The Komische Oper Berlin version premiered this year, and did not really solve many of these problems, but at least intermittently entertained. This company makes its trade doing rare European comic operettas like Oscar Straus’ The Pearls of Cleopatra and Offenbach’s Bluebeard, but also does La Boheme, West Side Story, and Fiddler on the Roof.  So they seem ideally placed to cross the opera/operetta divide required by Candide. The singers were very appropriate, with light voices that projected the (German translated) text well, fine comic acting skills, and vocal technique up to Bernstein’s requirements (e.g. Cunegonde’s “Glitter and Be Gay” is a modern coloratura showpiece). The production by Brit Barry Kosky dispensed with formal sets almost entirely, relying instead on hundreds of vibrant costumes, intelligent lighting design, and the actors’ skills to portray the many scene changes from England to Uruguay to Brazil to Venice to Paris. 



This ever-morphing costume design was a consistent delight, and the performance rarely bogged down, despite the book’s limitations.

Most reviews I have dug up from over the years mostly take the form: “This performance of Candide failed to excite because of XYZ, but of course Bernstein’s magnificent score was a strength”, I am not so sure about how good this score really is. The first third of it is wonderful, and was matched in Berlin with fast, comic staging, and raced along at breathless tempo. But after that, the text and music became less vibrant and compelling, and the lack of any linear evolution in the plot made the second half slow going. Its notable that virtually all of the music that Bernstein excerpts in his rousing overture comes from the first hour of the opera. Did he run out of inspiration later? The ending ensemble “Make our Garden Grow” is affecting, as Candide decides that the only solution to all the evil in the world is accept the reality of life, make your own bed, get married to the one you love, and retreat to simpler things. This number and several others reminded me of Bernstein’s Mass (1971) which also ends with a sort of retreat from the world’s failings into communal living. But there are long stretches of less inspired music here, and I think Lillian Hellman might have been right in her original shorter version…her instincts as a dramatist were not bad, I think!

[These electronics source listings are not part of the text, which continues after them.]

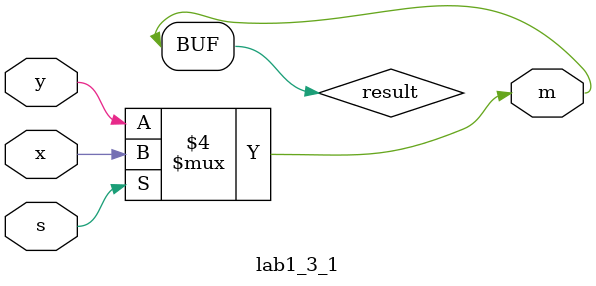
<source format=v>
`timescale 1ns / 1ps


module lab1_3_1(
   input x,
   input y,
   input s,
   output m
    );
    reg  result;
        always @ (x or y or s)
        begin
        if(s==0)
            result=y;
        else
            result=x;
        end
        
        assign m = result;
endmodule

</source>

It seems that these longer versions are designed to honor Bernstein’s score and perform as much of it as possible, but I am not convinced that this is a good choice either dramatically or musically. In the end, Candide feels like a flash inspiration by Bernstein that prompted an outpouring of wildly inconsistent music and a dramatically problematic story, and producers have been struggling to make sense of this ever since.

Notes: The Comic Opera performs in an intimate 1891 hall near the main drag Unter der Linden, now seating 1200. The elaborate hall stylings reflect the popularity of operetta in that era, when the operettas of Gilbert and Sullivan and the Strauss family were wildly popular. 


They nicely provide subtitles (in four languages!) on the seat in front of you. I was not distracted at all by seeing the operetta in German, as the translation seemed crisp and idiomatic, and the German language seemed to connect Candide to the classic German/Austrian operettas of yore. There was a nice mixed audience of young/old, tourist/local.